▸ PROBLEM STATEMENT
From the first line to the last, restate every record word for word, leaving out the pictures.

▸ RECORD EXCERPTS
========

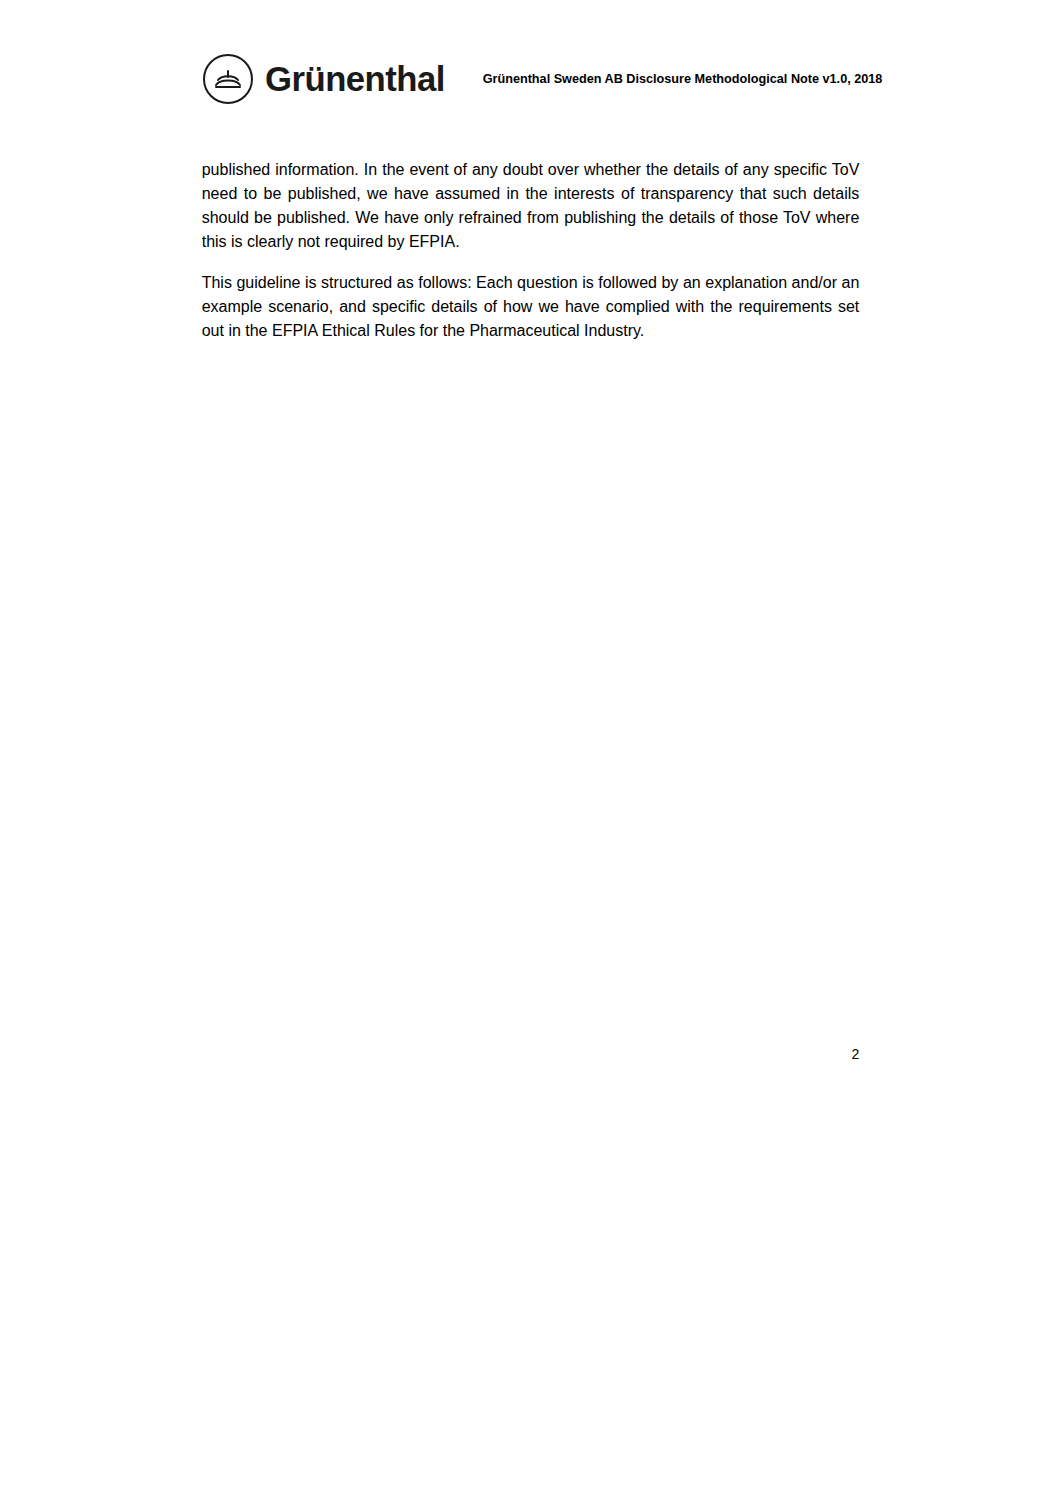Grünenthal
Grünenthal Sweden AB Disclosure Methodological Note v1.0, 2018
published information. In the event of any doubt over whether the details of any specific ToV need to be published, we have assumed in the interests of transparency that such details should be published. We have only refrained from publishing the details of those ToV where this is clearly not required by EFPIA.
This guideline is structured as follows: Each question is followed by an explanation and/or an example scenario, and specific details of how we have complied with the requirements set out in the EFPIA Ethical Rules for the Pharmaceutical Industry.
2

========

▸ TASK OUTPUT
Grünenthal
Grünenthal Sweden AB Disclosure Methodological Note v1.0, 2018
published information. In the event of any doubt over whether the details of any specific ToV need to be published, we have assumed in the interests of transparency that such details should be published. We have only refrained from publishing the details of those ToV where this is clearly not required by EFPIA.
This guideline is structured as follows: Each question is followed by an explanation and/or an example scenario, and specific details of how we have complied with the requirements set out in the EFPIA Ethical Rules for the Pharmaceutical Industry.
2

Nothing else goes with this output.